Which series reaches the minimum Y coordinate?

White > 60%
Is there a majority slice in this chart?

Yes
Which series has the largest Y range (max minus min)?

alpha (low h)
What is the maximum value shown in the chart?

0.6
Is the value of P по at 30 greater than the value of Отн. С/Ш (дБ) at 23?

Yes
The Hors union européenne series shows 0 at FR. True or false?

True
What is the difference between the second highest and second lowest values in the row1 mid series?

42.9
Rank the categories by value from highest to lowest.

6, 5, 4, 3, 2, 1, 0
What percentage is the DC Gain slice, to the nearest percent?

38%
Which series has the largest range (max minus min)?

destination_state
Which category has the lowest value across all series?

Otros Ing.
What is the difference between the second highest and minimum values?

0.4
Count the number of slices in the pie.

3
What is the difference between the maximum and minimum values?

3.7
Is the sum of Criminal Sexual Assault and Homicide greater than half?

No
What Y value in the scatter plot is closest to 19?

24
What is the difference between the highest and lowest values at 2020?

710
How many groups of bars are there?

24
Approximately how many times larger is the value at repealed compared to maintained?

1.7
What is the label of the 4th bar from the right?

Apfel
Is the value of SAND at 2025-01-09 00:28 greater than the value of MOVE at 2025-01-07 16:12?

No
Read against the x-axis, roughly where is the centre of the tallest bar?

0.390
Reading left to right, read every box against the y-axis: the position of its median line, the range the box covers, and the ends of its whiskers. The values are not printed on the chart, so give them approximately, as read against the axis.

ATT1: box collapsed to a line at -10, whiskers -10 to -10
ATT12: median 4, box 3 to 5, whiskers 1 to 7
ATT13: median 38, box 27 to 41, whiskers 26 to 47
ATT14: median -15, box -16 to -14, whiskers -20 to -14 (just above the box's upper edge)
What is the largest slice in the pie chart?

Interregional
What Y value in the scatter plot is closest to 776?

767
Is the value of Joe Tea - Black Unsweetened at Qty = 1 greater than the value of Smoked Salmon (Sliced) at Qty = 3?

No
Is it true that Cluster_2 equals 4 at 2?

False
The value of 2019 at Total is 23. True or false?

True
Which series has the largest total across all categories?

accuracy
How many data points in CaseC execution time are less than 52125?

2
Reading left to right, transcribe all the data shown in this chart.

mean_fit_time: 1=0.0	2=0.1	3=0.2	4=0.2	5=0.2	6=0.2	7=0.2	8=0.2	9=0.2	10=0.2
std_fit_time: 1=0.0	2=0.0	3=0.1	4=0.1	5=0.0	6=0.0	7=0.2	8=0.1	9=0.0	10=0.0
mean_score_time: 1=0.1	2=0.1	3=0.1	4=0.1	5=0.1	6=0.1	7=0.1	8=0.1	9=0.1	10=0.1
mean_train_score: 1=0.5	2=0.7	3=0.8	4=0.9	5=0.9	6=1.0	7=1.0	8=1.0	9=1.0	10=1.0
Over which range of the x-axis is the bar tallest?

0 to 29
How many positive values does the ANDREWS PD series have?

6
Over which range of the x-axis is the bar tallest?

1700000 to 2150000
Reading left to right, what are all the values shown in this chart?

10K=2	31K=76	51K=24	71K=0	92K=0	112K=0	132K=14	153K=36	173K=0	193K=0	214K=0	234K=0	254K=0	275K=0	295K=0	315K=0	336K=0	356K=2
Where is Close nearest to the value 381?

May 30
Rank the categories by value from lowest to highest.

__________

GOAL OF THE EXERCISE
Find each line of the material above that contains the word "this" and copy those lines out in full.

THE COMPLETED TASK
Is there a majority slice in this chart?
Reading left to right, transcribe all the data shown in this chart.
Reading left to right, what are all the values shown in this chart?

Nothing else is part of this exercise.